§ **Exercise**: Produce the listing below again, exactly as shown.

§ **Records for the exercise**:
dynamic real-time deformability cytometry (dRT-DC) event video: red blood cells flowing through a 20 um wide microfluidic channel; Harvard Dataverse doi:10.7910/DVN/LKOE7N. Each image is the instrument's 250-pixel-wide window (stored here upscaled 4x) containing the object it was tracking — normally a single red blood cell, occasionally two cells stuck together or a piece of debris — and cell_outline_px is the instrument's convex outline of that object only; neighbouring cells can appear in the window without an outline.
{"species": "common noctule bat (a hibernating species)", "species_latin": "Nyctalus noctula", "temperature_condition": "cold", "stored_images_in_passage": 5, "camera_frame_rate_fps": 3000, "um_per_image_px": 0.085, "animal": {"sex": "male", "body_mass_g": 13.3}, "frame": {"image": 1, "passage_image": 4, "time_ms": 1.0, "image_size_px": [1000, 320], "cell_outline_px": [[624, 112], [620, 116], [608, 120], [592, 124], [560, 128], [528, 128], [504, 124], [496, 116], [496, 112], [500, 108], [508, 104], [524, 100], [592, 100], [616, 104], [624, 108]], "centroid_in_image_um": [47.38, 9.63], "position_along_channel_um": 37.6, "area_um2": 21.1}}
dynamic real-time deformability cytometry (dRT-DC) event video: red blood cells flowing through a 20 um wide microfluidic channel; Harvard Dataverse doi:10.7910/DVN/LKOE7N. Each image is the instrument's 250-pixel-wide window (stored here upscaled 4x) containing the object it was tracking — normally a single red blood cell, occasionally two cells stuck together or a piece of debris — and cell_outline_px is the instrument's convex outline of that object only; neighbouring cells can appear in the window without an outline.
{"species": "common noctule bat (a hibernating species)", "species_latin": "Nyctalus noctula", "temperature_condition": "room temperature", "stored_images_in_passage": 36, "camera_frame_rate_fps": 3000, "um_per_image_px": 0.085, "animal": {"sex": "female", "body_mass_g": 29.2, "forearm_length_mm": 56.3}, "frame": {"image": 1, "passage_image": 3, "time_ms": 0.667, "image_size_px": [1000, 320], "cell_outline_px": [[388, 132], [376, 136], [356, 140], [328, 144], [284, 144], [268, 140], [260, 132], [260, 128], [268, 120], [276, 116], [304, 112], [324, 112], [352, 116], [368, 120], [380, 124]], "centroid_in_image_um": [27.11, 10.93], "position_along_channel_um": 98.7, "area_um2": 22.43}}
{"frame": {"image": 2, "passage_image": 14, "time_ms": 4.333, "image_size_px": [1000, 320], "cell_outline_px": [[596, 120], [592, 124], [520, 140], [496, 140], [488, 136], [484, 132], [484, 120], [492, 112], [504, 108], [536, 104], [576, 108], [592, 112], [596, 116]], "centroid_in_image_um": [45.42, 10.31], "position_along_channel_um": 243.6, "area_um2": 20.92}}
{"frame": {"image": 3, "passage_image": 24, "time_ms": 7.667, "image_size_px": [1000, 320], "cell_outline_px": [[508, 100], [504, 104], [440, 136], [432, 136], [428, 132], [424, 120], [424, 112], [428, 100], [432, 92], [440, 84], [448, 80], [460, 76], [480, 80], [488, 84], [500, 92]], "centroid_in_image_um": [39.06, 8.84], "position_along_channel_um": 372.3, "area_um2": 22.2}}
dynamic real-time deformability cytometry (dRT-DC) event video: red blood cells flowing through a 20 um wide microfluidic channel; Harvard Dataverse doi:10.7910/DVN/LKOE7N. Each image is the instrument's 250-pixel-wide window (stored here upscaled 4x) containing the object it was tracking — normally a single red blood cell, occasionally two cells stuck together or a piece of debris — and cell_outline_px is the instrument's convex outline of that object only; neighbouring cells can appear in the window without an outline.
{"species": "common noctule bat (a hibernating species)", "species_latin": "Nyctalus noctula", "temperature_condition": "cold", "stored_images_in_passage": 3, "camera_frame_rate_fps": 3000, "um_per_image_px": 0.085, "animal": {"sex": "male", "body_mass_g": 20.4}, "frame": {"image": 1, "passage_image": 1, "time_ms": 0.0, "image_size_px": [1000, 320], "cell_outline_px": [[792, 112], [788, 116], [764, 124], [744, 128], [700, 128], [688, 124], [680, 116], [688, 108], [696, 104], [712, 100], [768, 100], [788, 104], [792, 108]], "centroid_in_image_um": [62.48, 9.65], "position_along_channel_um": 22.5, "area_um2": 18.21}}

§ **Exercise response**:
dynamic real-time deformability cytometry (dRT-DC) event video: red blood cells flowing through a 20 um wide microfluidic channel; Harvard Dataverse doi:10.7910/DVN/LKOE7N. Each image is the instrument's 250-pixel-wide window (stored here upscaled 4x) containing the object it was tracking — normally a single red blood cell, occasionally two cells stuck together or a piece of debris — and cell_outline_px is the instrument's convex outline of that object only; neighbouring cells can appear in the window without an outline.
{"species": "common noctule bat (a hibernating species)", "species_latin": "Nyctalus noctula", "temperature_condition": "cold", "stored_images_in_passage": 5, "camera_frame_rate_fps": 3000, "um_per_image_px": 0.085, "animal": {"sex": "male", "body_mass_g": 13.3}, "frame": {"image": 1, "passage_image": 4, "time_ms": 1.0, "image_size_px": [1000, 320], "cell_outline_px": [[624, 112], [620, 116], [608, 120], [592, 124], [560, 128], [528, 128], [504, 124], [496, 116], [496, 112], [500, 108], [508, 104], [524, 100], [592, 100], [616, 104], [624, 108]], "centroid_in_image_um": [47.38, 9.63], "position_along_channel_um": 37.6, "area_um2": 21.1}}
dynamic real-time deformability cytometry (dRT-DC) event video: red blood cells flowing through a 20 um wide microfluidic channel; Harvard Dataverse doi:10.7910/DVN/LKOE7N. Each image is the instrument's 250-pixel-wide window (stored here upscaled 4x) containing the object it was tracking — normally a single red blood cell, occasionally two cells stuck together or a piece of debris — and cell_outline_px is the instrument's convex outline of that object only; neighbouring cells can appear in the window without an outline.
{"species": "common noctule bat (a hibernating species)", "species_latin": "Nyctalus noctula", "temperature_condition": "room temperature", "stored_images_in_passage": 36, "camera_frame_rate_fps": 3000, "um_per_image_px": 0.085, "animal": {"sex": "female", "body_mass_g": 29.2, "forearm_length_mm": 56.3}, "frame": {"image": 1, "passage_image": 3, "time_ms": 0.667, "image_size_px": [1000, 320], "cell_outline_px": [[388, 132], [376, 136], [356, 140], [328, 144], [284, 144], [268, 140], [260, 132], [260, 128], [268, 120], [276, 116], [304, 112], [324, 112], [352, 116], [368, 120], [380, 124]], "centroid_in_image_um": [27.11, 10.93], "position_along_channel_um": 98.7, "area_um2": 22.43}}
{"frame": {"image": 2, "passage_image": 14, "time_ms": 4.333, "image_size_px": [1000, 320], "cell_outline_px": [[596, 120], [592, 124], [520, 140], [496, 140], [488, 136], [484, 132], [484, 120], [492, 112], [504, 108], [536, 104], [576, 108], [592, 112], [596, 116]], "centroid_in_image_um": [45.42, 10.31], "position_along_channel_um": 243.6, "area_um2": 20.92}}
{"frame": {"image": 3, "passage_image": 24, "time_ms": 7.667, "image_size_px": [1000, 320], "cell_outline_px": [[508, 100], [504, 104], [440, 136], [432, 136], [428, 132], [424, 120], [424, 112], [428, 100], [432, 92], [440, 84], [448, 80], [460, 76], [480, 80], [488, 84], [500, 92]], "centroid_in_image_um": [39.06, 8.84], "position_along_channel_um": 372.3, "area_um2": 22.2}}
dynamic real-time deformability cytometry (dRT-DC) event video: red blood cells flowing through a 20 um wide microfluidic channel; Harvard Dataverse doi:10.7910/DVN/LKOE7N. Each image is the instrument's 250-pixel-wide window (stored here upscaled 4x) containing the object it was tracking — normally a single red blood cell, occasionally two cells stuck together or a piece of debris — and cell_outline_px is the instrument's convex outline of that object only; neighbouring cells can appear in the window without an outline.
{"species": "common noctule bat (a hibernating species)", "species_latin": "Nyctalus noctula", "temperature_condition": "cold", "stored_images_in_passage": 3, "camera_frame_rate_fps": 3000, "um_per_image_px": 0.085, "animal": {"sex": "male", "body_mass_g": 20.4}, "frame": {"image": 1, "passage_image": 1, "time_ms": 0.0, "image_size_px": [1000, 320], "cell_outline_px": [[792, 112], [788, 116], [764, 124], [744, 128], [700, 128], [688, 124], [680, 116], [688, 108], [696, 104], [712, 100], [768, 100], [788, 104], [792, 108]], "centroid_in_image_um": [62.48, 9.65], "position_along_channel_um": 22.5, "area_um2": 18.21}}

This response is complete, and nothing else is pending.